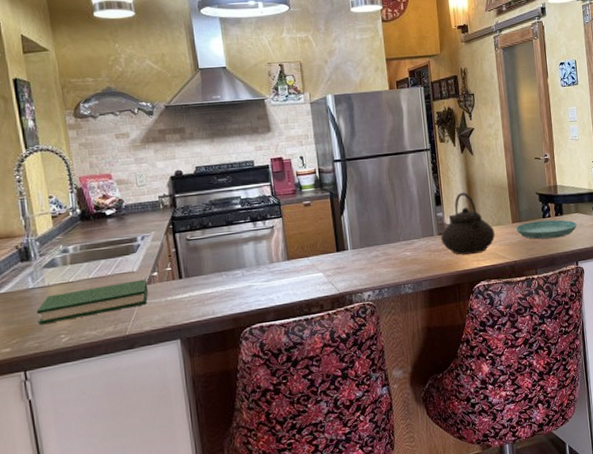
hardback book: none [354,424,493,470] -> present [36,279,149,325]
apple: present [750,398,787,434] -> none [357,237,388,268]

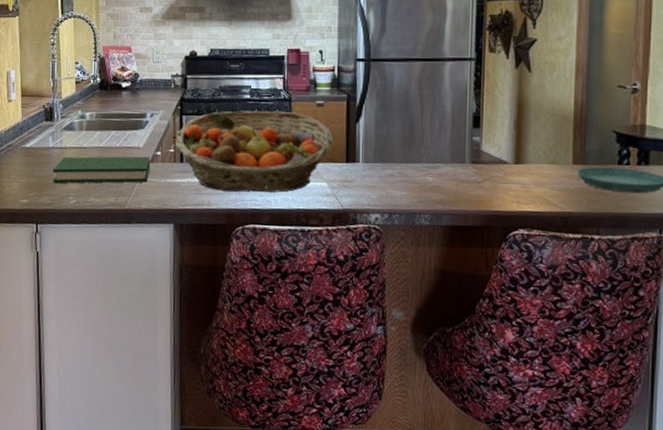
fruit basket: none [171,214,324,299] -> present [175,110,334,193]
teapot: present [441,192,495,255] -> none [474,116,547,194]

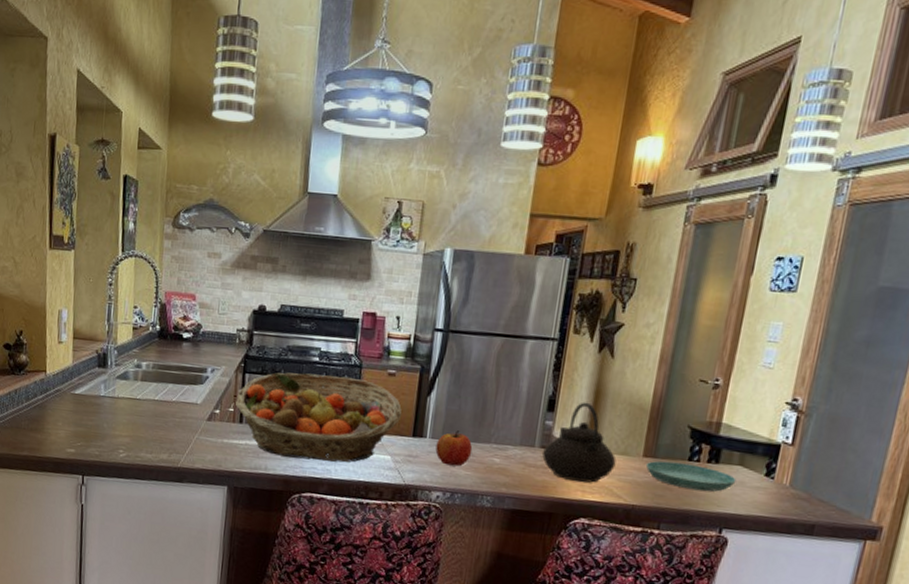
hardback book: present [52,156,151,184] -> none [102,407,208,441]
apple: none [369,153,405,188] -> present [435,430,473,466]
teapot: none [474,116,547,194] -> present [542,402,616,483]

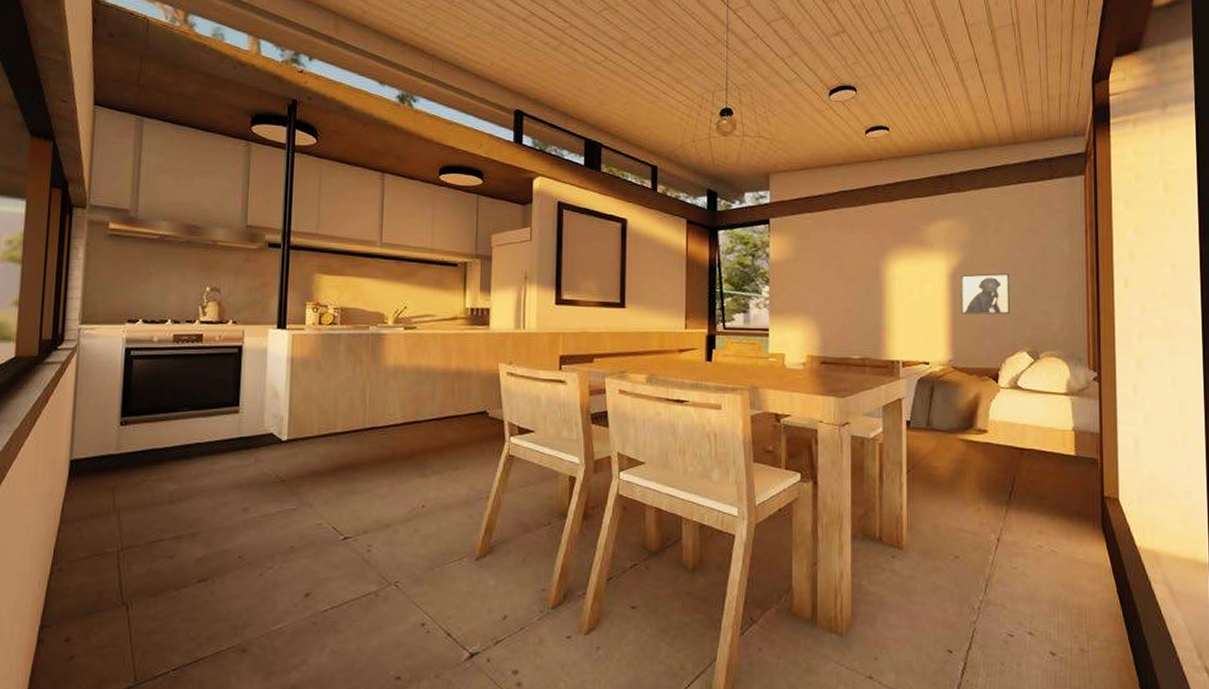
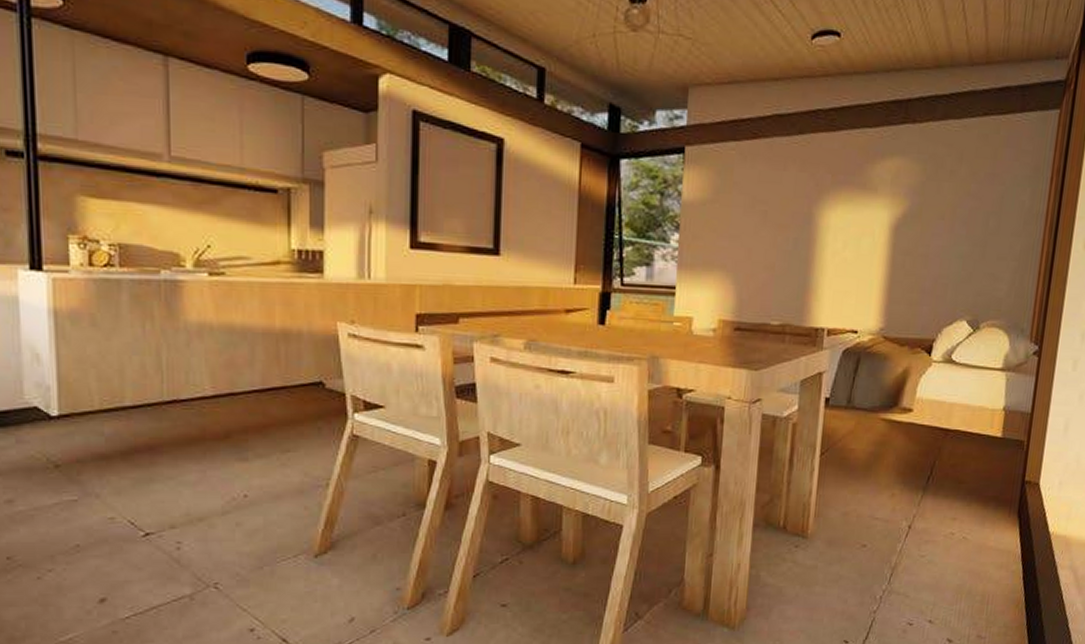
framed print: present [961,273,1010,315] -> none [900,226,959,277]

━━━━━━━━━━

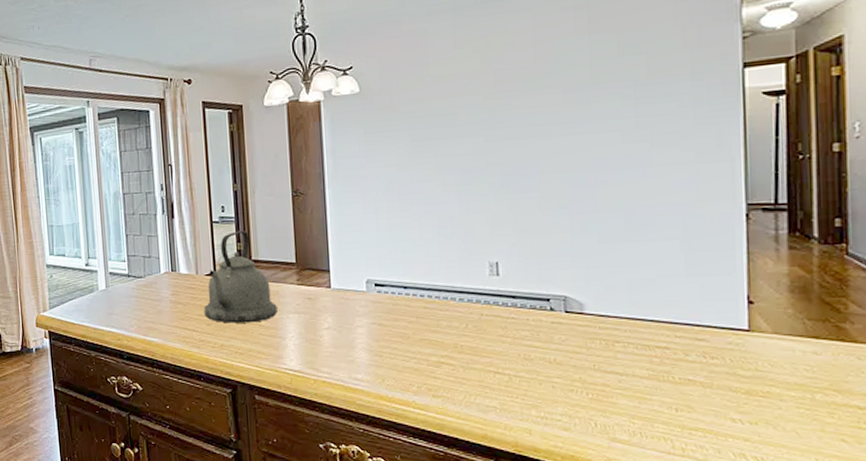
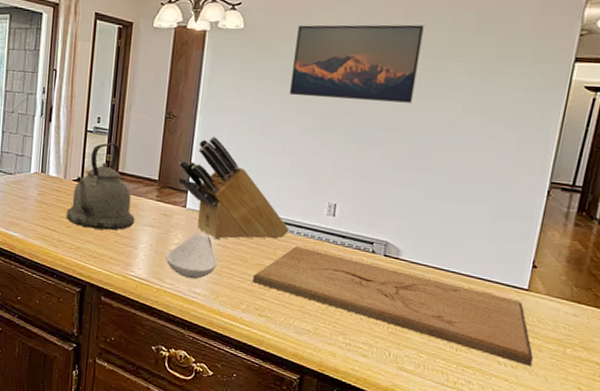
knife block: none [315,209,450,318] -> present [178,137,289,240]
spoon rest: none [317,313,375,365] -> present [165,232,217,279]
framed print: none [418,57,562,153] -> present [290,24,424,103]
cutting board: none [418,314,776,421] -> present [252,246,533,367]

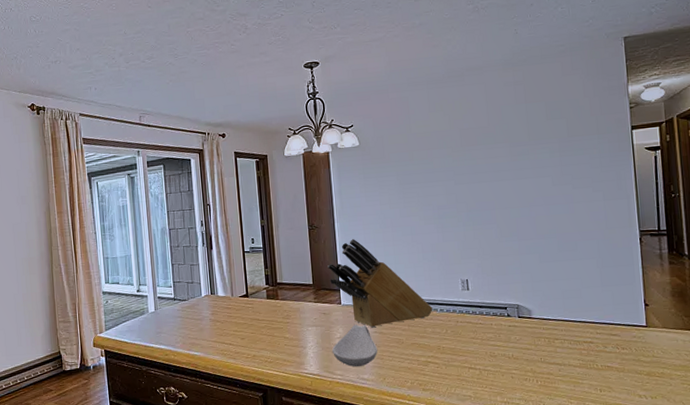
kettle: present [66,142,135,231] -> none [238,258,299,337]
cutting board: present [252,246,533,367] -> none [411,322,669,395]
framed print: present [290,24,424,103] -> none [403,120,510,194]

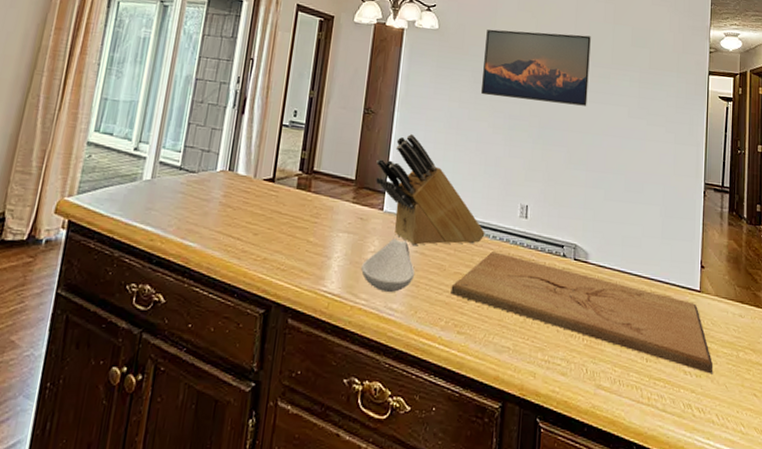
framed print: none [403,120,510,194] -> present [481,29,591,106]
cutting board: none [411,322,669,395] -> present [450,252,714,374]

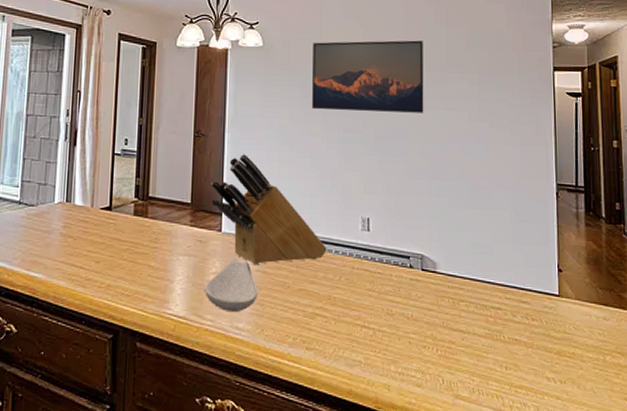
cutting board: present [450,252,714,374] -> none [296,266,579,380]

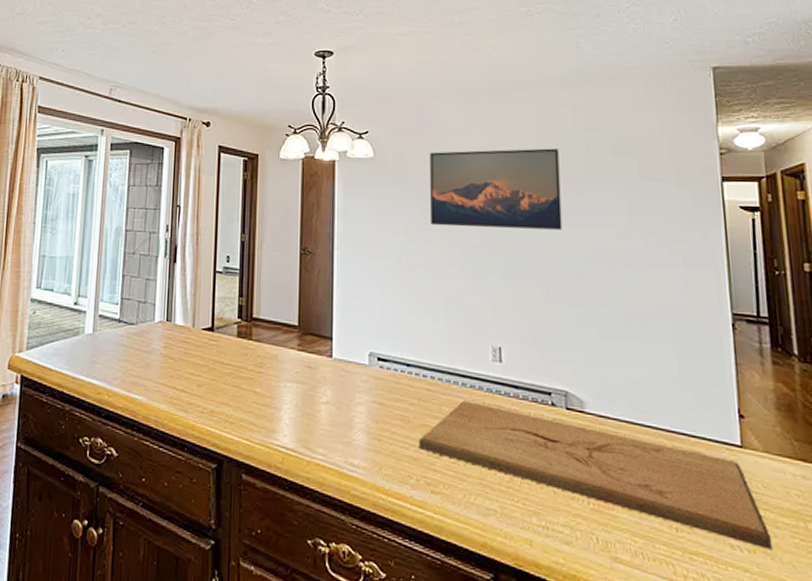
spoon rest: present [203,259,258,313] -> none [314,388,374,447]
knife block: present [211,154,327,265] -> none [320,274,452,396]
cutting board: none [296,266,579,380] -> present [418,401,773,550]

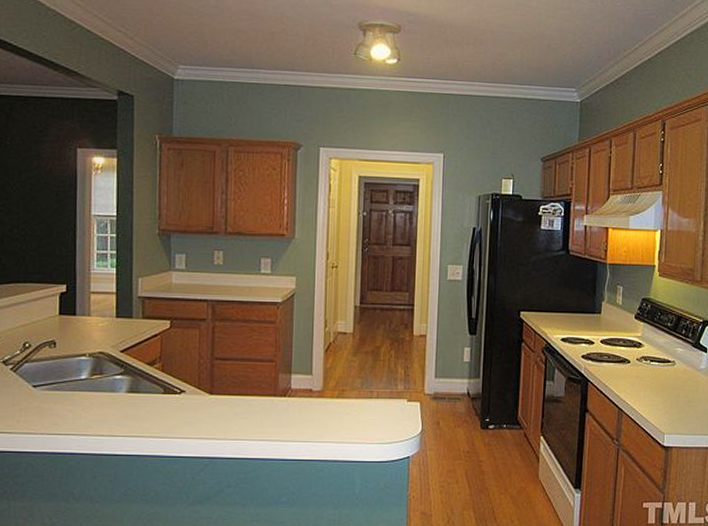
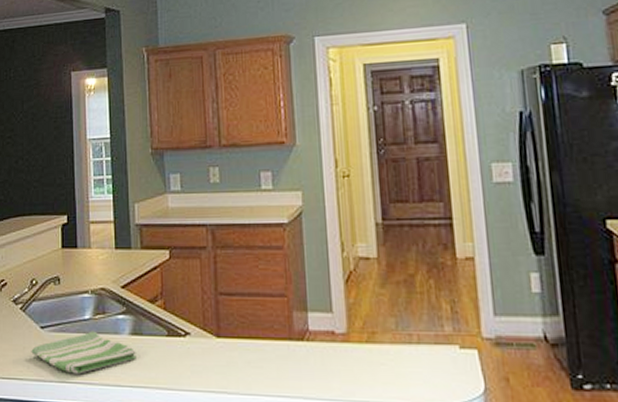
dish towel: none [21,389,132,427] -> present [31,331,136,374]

━━━━━━━━━━

From the records above, copy exactly the stretch from the line holding "hardback book: none" through the line holding "framed print: present [961,273,1010,315]", both ends included, without the pictures.

● RESULT FOR THIS TASK
hardback book: none [354,424,493,470] -> present [36,279,149,325]
apple: present [750,398,787,434] -> none [357,237,388,268]

fruit basket: none [171,214,324,299] -> present [175,110,334,193]
teapot: present [441,192,495,255] -> none [474,116,547,194]

hardback book: present [52,156,151,184] -> none [102,407,208,441]
apple: none [369,153,405,188] -> present [435,430,473,466]
teapot: none [474,116,547,194] -> present [542,402,616,483]

framed print: present [961,273,1010,315] -> none [900,226,959,277]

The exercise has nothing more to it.